» **Compito A**
Estrai dall'elenco riportato più avanti ogni riga che contiene la parola "chart".

» **Sezione di testo**
%%
Data la natura di illecito extracontrattuale della contraffazione, la disciplina cui fare riferimento è quella prevista dagli articoli 2043 e ss. del codice civile. Per quanto concerne i presupposti soggettivi, la contraffazione del marchio si verifica sia in caso di dolo, che in caso di colpa. La giurisprudenza, invece, è sempre stata costante nell’escludere la rilevanza della buona fede ai fini della esclusione della contraffazione: il difetto di intenzione di ledere i marchi contraffatti, dunque, non rileva se vi è stata l’obiettiva contraffazione di tali marchi.

Per quanto concerne il risarcimento del danno, un primo orientamento giurisprudenziale afferma che, nel procedimento di contraffazione, ai fini dell’accoglimento della domanda generica di risarcimento del danno non è necessario il concreto accertamento del danno stesso, ma è sufficiente che sia accertata la contraffazione, la quale ha un’implicita potenzialità dannosa. Altro orientamento giurisprudenziale, invece, ritiene che la prova della effettiva sussistenza del danno debba essere comunque fornita.

L’azione a tutela del marchio può essere anche esperita in via cautelare d’urgenza, ai sensi dell’art. 700 c.p.c., anticipando in questo modo il giudizio per ottenere il risarcimento del danno causato dall’illecito utilizzo del marchio altrui e ottenendo che il Giudice ordini all’impresa concorrente di cessare immediatamente l’uso di un marchio che si ritiene illegittimo, qualora sussistano i presupposti del fumus boni juris e del periculum in mora.
%%
» **Compito B**
Per favore, trascrivi senza modifiche il brano del testo sulla contraffazione del marchio qui sopra: parti dalle parole "Per quanto concerne il" e fermati dopo "essere comunque fornita.".

(Immagini di dati rappresentati)
%%
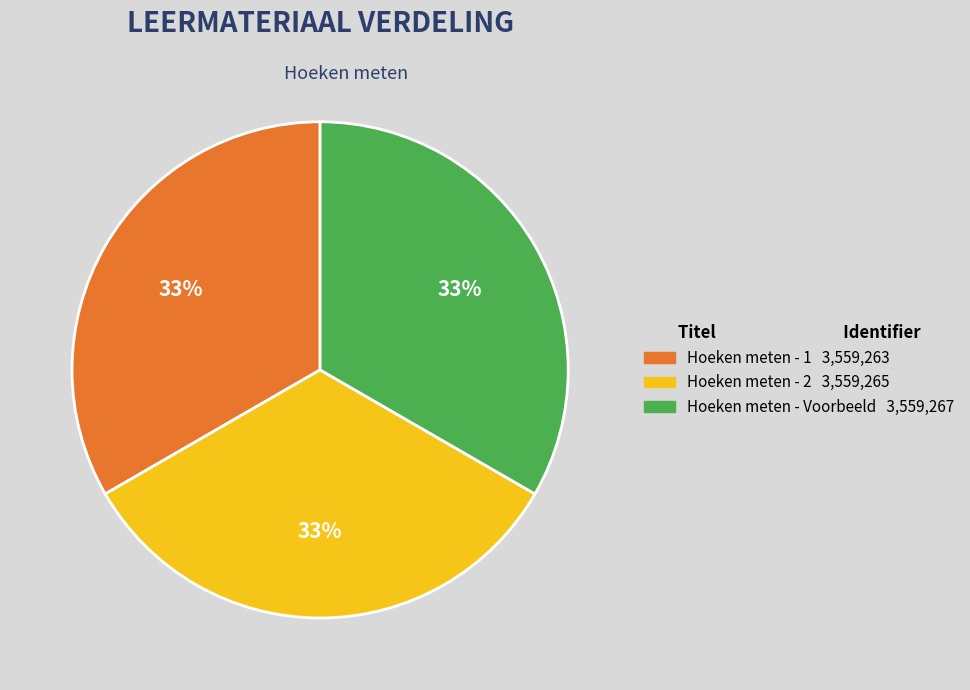

How many segments does this pie chart have?

3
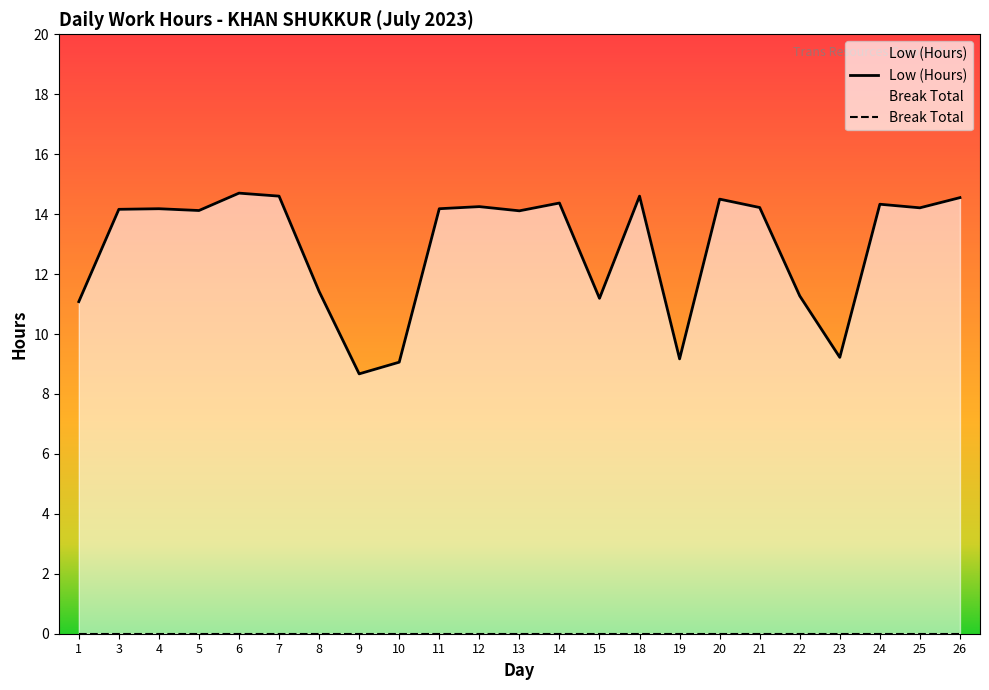

Which category has the lowest value across all series?

9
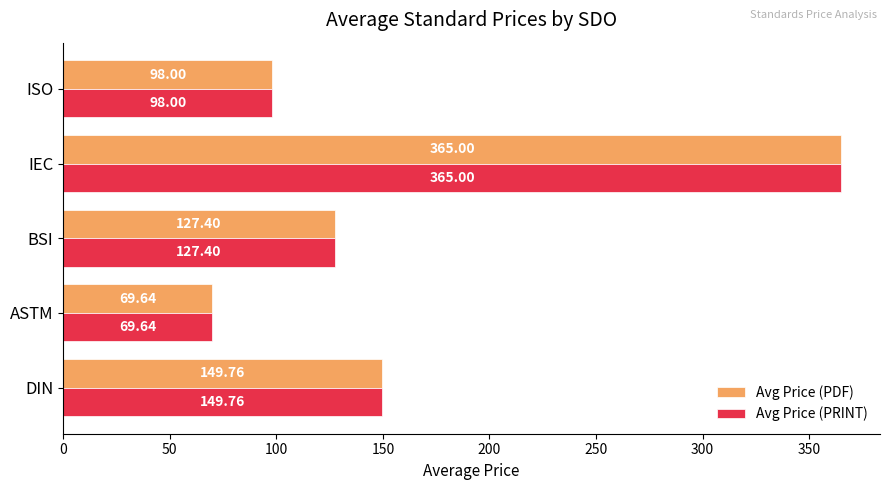

What is the minimum value shown in the chart?

69.6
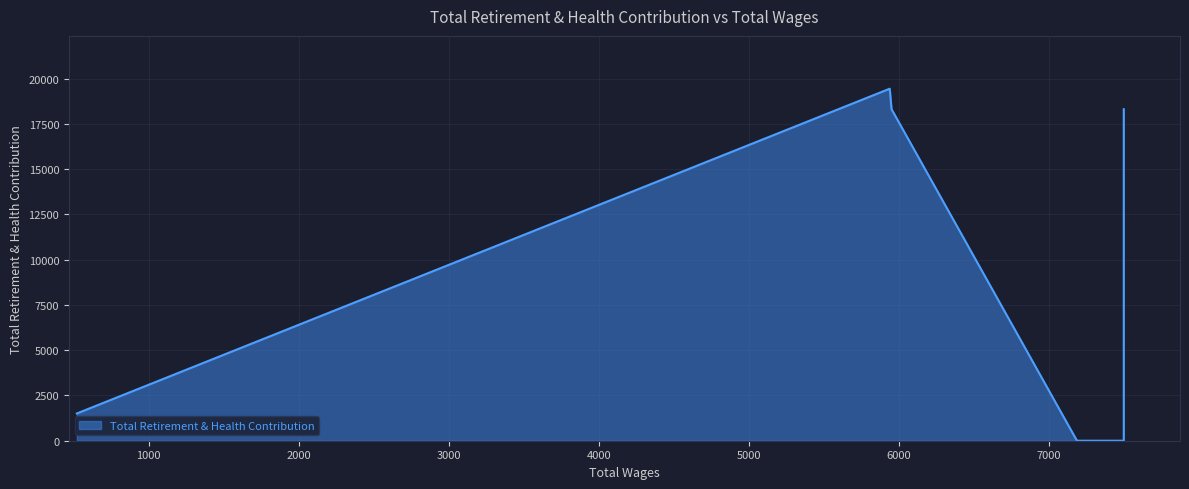

What is the average value?

8442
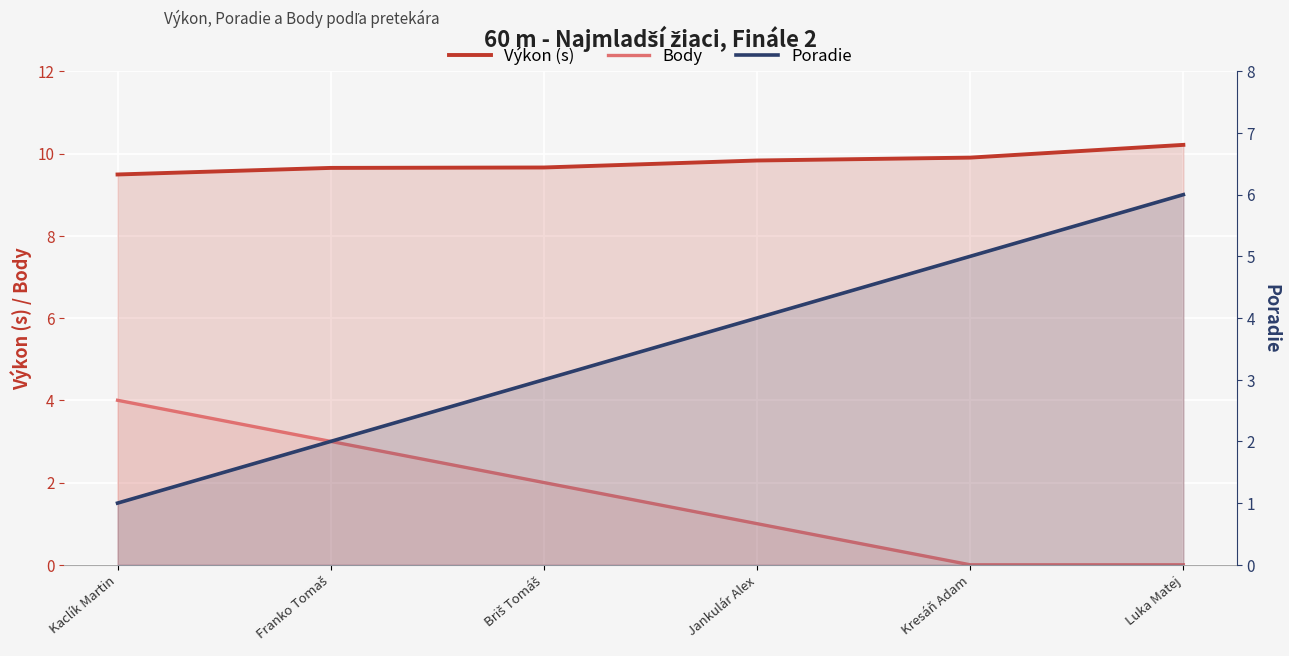

What is the spread (max minus min) of values at Franko Tomaš?

7.7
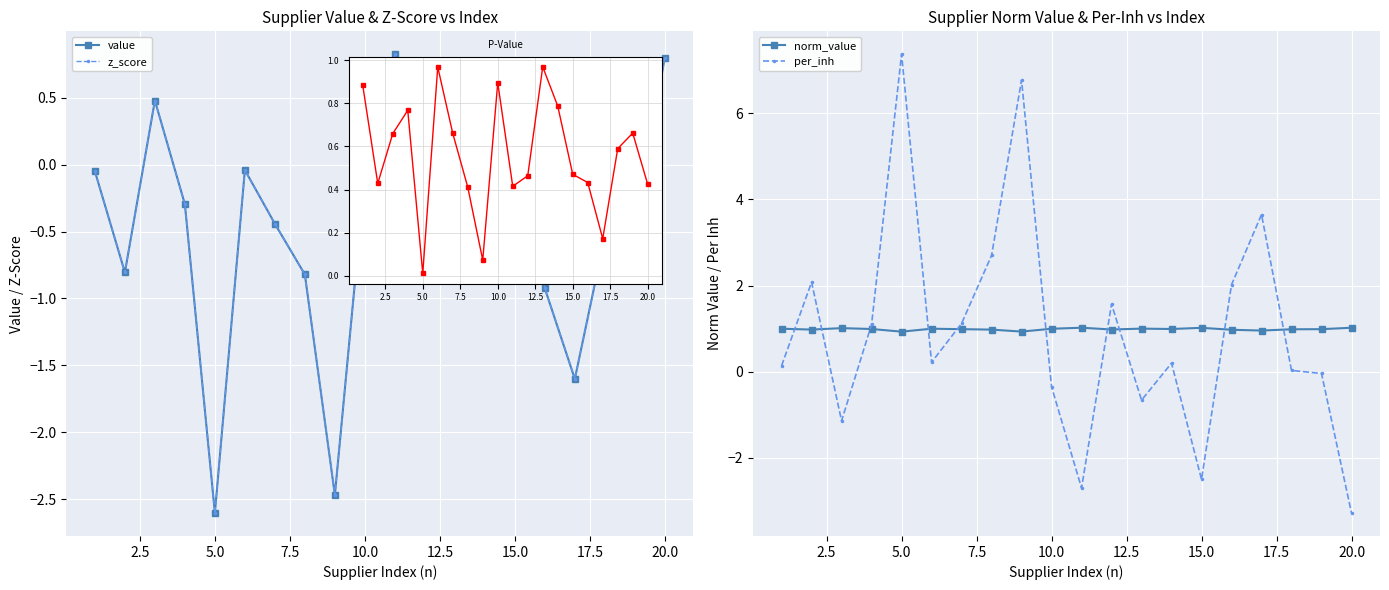

How many distinct data groups are displayed?

4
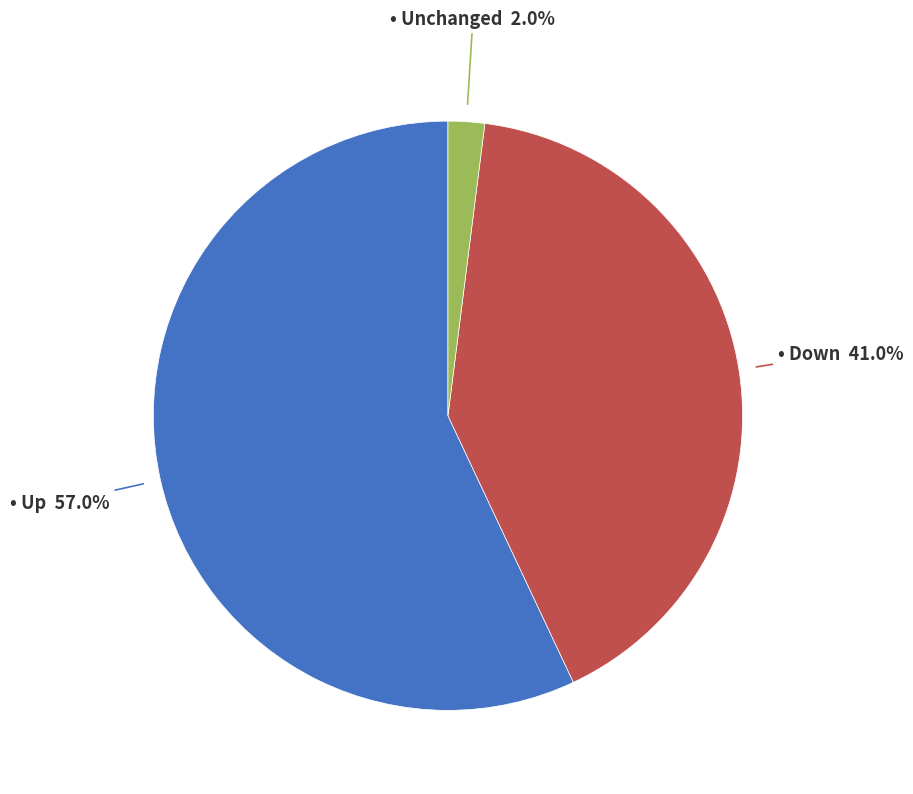

Is there a majority slice in this chart?

Yes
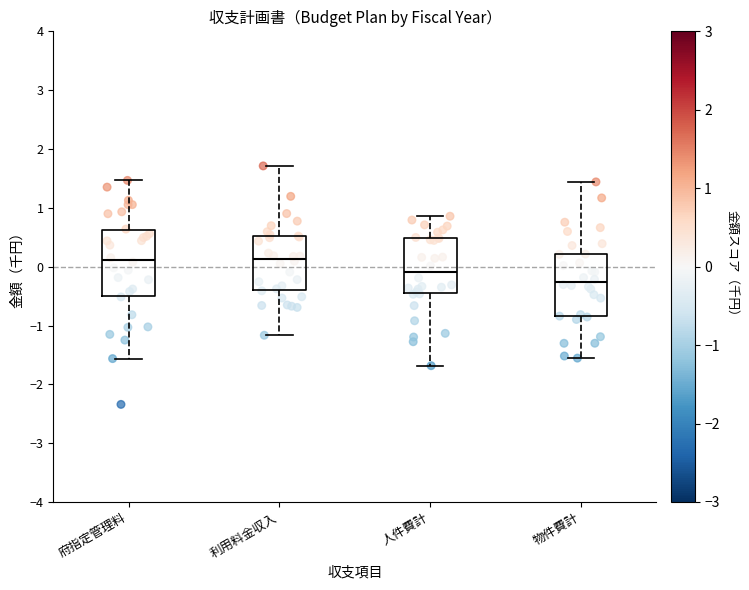

Where does the lower whisker of the box for 府指定管理料 end on the y-axis? The values are not printed on the chart, so give them approximately, as read against the axis.

-1.6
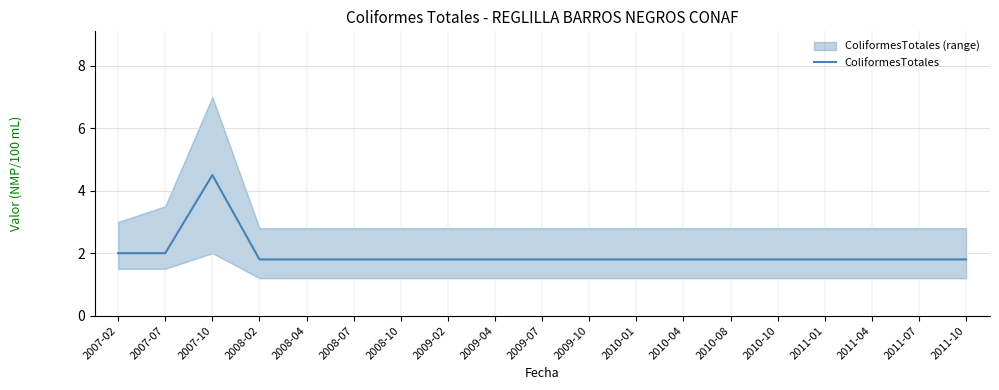

Reading left to right, transcribe all the data shown in this chart.

2007-02=2.0	2007-07=2.0	2007-10=4.5	2008-02=1.8	2008-04=1.8	2008-07=1.8	2008-10=1.8	2009-02=1.8	2009-04=1.8	2009-07=1.8	2009-10=1.8	2010-01=1.8	2010-04=1.8	2010-08=1.8	2010-10=1.8	2011-01=1.8	2011-04=1.8	2011-07=1.8	2011-10=1.8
%%
» **Soluzione A**
How many segments does this pie chart have?
What is the minimum value shown in the chart?
Is there a majority slice in this chart?
Where does the lower whisker of the box for 府指定管理料 end on the y-axis? The values are not printed on the chart, so give them approximately, as read against the axis.
Reading left to right, transcribe all the data shown in this chart.

» **Soluzione B**
Per quanto concerne il risarcimento del danno, un primo orientamento giurisprudenziale afferma che, nel procedimento di contraffazione, ai fini dell’accoglimento della domanda generica di risarcimento del danno non è necessario il concreto accertamento del danno stesso, ma è sufficiente che sia accertata la contraffazione, la quale ha un’implicita potenzialità dannosa. Altro orientamento giurisprudenziale, invece, ritiene che la prova della effettiva sussistenza del danno debba essere comunque fornita.